=== Begin Enclosure ===

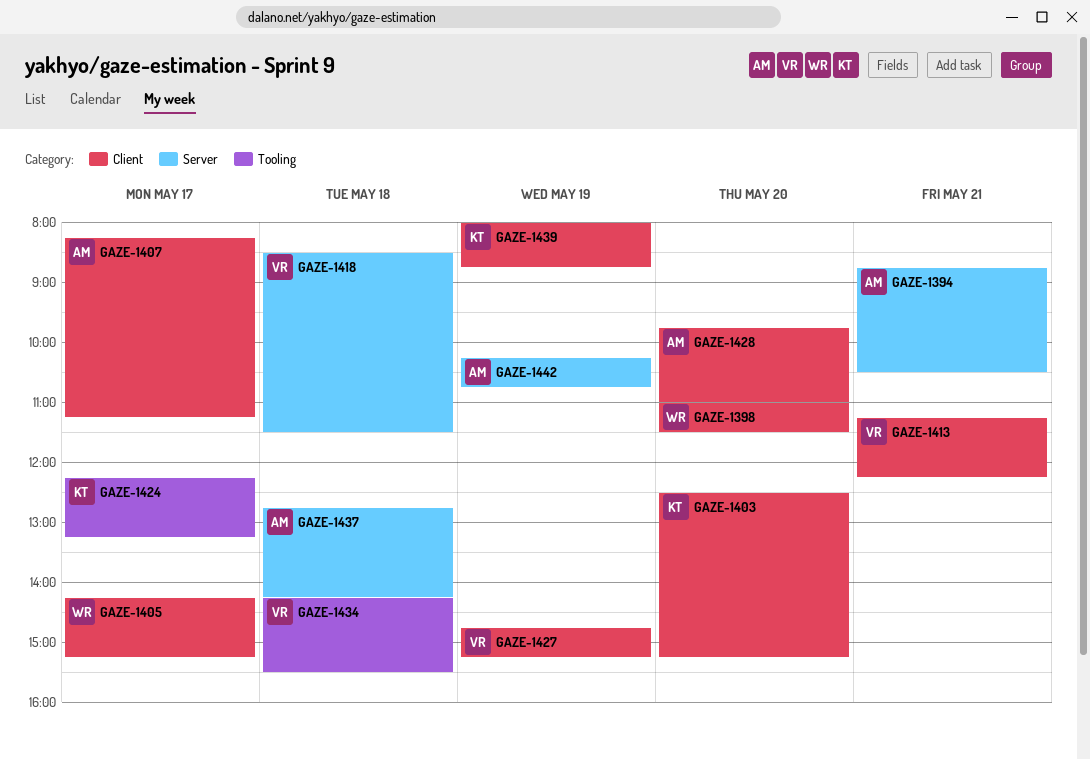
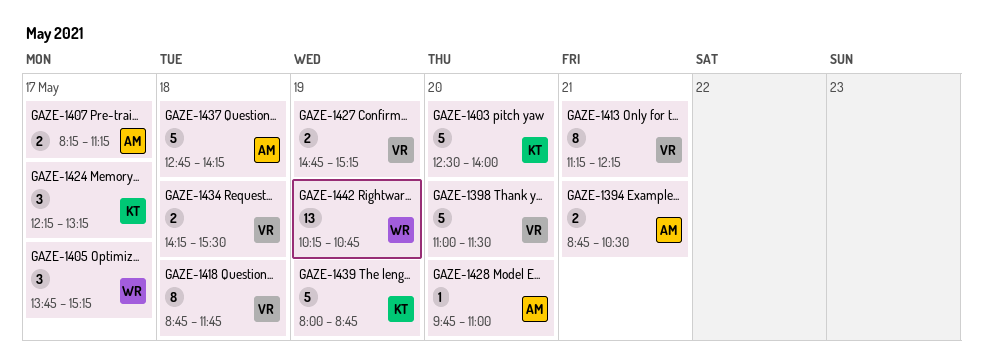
GAZE-1398, owner: WR -> VR
GAZE-1403, ends: 15:15 -> 14:00
GAZE-1405, begins: 14:15 -> 13:45
GAZE-1418, begins: 08:30 -> 08:45
GAZE-1418, ends: 11:30 -> 11:45
GAZE-1442, owner: AM -> WR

=== End Enclosure ===

## Task statement
Return, from the material above, every line with the word "owner".

## Result of the task
GAZE-1398, owner: WR -> VR
GAZE-1442, owner: AM -> WR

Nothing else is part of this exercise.